• Written task: Gather every line from the rows below that contains the string "true".

══════════════════════════════

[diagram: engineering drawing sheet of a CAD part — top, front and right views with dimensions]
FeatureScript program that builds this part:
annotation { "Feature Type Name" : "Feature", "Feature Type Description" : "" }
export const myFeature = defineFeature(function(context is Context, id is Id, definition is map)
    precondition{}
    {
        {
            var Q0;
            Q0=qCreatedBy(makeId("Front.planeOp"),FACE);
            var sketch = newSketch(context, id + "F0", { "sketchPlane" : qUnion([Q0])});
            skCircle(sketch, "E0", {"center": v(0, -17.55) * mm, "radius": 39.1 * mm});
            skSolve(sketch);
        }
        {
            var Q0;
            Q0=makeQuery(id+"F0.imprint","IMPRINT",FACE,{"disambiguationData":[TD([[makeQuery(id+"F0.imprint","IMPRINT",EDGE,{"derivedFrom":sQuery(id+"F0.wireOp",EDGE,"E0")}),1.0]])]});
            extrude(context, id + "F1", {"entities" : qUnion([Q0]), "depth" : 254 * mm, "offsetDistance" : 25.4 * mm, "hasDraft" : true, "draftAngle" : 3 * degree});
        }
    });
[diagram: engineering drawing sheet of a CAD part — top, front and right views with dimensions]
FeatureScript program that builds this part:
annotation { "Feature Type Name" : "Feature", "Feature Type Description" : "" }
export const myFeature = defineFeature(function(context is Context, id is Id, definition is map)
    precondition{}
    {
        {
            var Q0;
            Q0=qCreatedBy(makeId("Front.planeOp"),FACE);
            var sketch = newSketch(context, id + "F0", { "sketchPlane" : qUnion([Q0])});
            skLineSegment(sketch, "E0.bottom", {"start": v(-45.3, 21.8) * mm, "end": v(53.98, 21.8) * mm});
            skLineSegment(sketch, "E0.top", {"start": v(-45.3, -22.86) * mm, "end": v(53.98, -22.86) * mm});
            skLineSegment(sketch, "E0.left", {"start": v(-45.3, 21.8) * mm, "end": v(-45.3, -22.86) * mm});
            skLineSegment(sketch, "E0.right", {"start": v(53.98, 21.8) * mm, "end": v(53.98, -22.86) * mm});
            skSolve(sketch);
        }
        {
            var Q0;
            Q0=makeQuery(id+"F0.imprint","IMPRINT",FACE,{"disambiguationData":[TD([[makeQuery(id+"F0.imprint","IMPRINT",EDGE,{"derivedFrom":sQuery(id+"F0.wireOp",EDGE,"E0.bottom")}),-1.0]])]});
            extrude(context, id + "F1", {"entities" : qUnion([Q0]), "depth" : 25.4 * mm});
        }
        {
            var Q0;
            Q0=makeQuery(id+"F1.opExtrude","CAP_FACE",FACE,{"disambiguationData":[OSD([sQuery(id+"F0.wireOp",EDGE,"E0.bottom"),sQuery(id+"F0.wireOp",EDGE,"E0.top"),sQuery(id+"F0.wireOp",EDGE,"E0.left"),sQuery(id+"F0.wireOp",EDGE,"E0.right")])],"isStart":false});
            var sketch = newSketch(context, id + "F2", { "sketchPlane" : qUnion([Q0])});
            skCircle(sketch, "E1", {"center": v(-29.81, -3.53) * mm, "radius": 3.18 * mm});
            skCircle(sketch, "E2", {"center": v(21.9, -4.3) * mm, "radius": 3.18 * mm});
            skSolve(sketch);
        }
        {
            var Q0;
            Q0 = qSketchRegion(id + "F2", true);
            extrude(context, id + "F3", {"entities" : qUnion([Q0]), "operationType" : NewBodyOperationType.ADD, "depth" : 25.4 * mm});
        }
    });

══════════════════════════════

• Written solution:
            extrude(context, id + "F1", {"entities" : qUnion([Q0]), "depth" : 254 * mm, "offsetDistance" : 25.4 * mm, "hasDraft" : true, "draftAngle" : 3 * degree});
            Q0 = qSketchRegion(id + "F2", true);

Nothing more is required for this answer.